= The Adventure of the Gold Hunter =

Short story

"The Adventure of the Gold Hunter" is a Sherlock Holmes murder mystery by Adrian Conan Doyle (the youngest son of Sir Arthur Conan Doyle, the Sherlock Holmes creator) and John Dickson Carr. The story was published in the 1954 collection The Exploits of Sherlock Holmes. It was first published in Collier's on 30 May 1953, illustrated by Robert Fawcett.

== Plot ==
The Reverend James Appley asks Holmes to investigate the sudden and unexpected death of Squire Trelawney of his parish in Somerset. Rev. Appley is concerned because the suspect is his nephew, Dr. Paul Griffin, the attending physician. Trelawney recently named Griffin his sole beneficiary, disinheriting the previous beneficiary, his niece, Miss Dolores Dale. Miss Dale's fiancé, Jeffrey Ainsworth, claims that he saw Trewlaney alive and well until late in the night.

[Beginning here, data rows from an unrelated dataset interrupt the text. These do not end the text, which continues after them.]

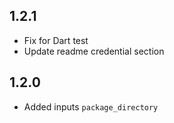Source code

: ## 1.2.1
- Fix for Dart test
- Update readme credential section

## 1.2.0
- Added inputs `package_directory`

The problem is that no one can determine the cause of death, not even the famous pathologist Sir Leopold Harper, who conducted an autopsy. A clue might lie in the gold hunter, a popular pocket watch, owned by the deceased gentleman. Holmes once more solves the puzzle to the chagrin of Inspector Lestrade.

"And see," he continued, hastening to the small table in question, "what a treasure–trove we have here! Look at this, Lestrade! Look at it!"
"But, Holmes, it is only a small pot of vaseline such as you may buy at any chemist's!"
"On the contrary, it is a hangman's rope."